We get to Rabit Island, it’s a secluded beach, really beautiful. Too bad it is raining. We swim in the ocean any way, and it was totally warm, which was awesome. We quickly forgot about the rain. I’m glad to say I’ve now swam in three of the four oceans (and I hope I never swim in the Arctic, honestly).
The trip back across the Gulf was even scarier than the way there because now there was a storm passing in the distance and we were hitting some waves pretty hard. Thought we might have bit it a few times but we didn’t. Everyone made fun of my fear.
Back on stable ground, we had an amazing seafood dinner – grilled crab, deep fried battered squid, and prawns in pepper sauce – and then we all sorta gave up on the night early. There’s zero night life in Kep so I ended up in our little bungalow in the hills (which, I should add, only had electricity from 6PM to 6AM... just like the rest of Kep, which runs on generator). I finished White Noise and Bobby and I went to the guest house patio for a beer a bit later, but that was about it.
So, my weekend update is long overdue. Here’s what I did.

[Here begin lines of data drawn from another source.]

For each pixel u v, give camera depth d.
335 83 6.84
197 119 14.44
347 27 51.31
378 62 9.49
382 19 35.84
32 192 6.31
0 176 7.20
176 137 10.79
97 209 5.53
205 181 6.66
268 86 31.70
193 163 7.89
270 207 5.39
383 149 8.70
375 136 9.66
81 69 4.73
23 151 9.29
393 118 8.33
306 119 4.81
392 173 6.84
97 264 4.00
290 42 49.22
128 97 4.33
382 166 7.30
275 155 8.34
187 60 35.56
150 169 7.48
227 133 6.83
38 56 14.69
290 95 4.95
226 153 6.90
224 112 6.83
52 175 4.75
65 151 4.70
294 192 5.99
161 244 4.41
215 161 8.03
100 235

Friday I went out with work to hold some meetings in the communes (a commune is the smallest administrative area recognized in Cambodia; they’re small villages and are in no way communist). We were commissioning Citizen Advisors, who, with our training, would teach the locals – who have no education and concept of law, human rights or democracy – about, well, law, human rights and democracy.
The communes are a trip. Often, the roads aren’t really roads -- they’re just piles of dirt that have been flattened by lots of use. Or, they're somewhat roads, just with unending amounts of potholes. So, we’d bump and jostle across the “road” for an hour or two, reach the meeting (which I’d suffer through since it was all in Khmer... sigh), and then repeat it. At one point in the afternoon we had to wait on the side of the road as a tractor “built” the road for us; the road was literally a huge series of dirt piles, and the tractor flattened them into a sort of plateau that we very slowly drove over. Probably took hours to go a matter of 10 km. And I almost barfed a couple times. We ate this totally sketchy lunch in Kampong Speu province that I was convinced was going to make me hurl instantly; it didn’t, but I was hungry all afternoon.
It’s insane to see this level of poverty and under-development. The houses were often literally shacks amongst rice fields. The schools were old and rotting. People stared at our truck and white skin like we were aliens that just landed in the mother ship. It was humbling, to say the least. At one place I was given an authentic scarf made in the design worn by all citizens in the area. The people were very gracious.
When we got back to PP I headed to Steve’s Steak House as it has the biggest burgers I knew of in town and I was starving. I order the big burger, and doused it in ketchup... or so I thought. I had actually grabbed the chili sauce bottle, which looked just like – and was sitting right next to – the ketchup bottle. Hottest burger I’ve ever eaten, but I was starving so I just got through it. I got home so late that all my housemates had already left to go out so I just chilled at home and fell asleep really early.
Saturday
Woke up way too early again to catch the bus to Kep. Kep is a beach town on the south coast of Cambodia that just got ravaged during the war in the 1970’s and really hasn’t been rebuilt much. Really, it was pretty much a ghost town and we were one of the few hundred people there. But it is beautiful, and it is the ocean, so it was alright in my book.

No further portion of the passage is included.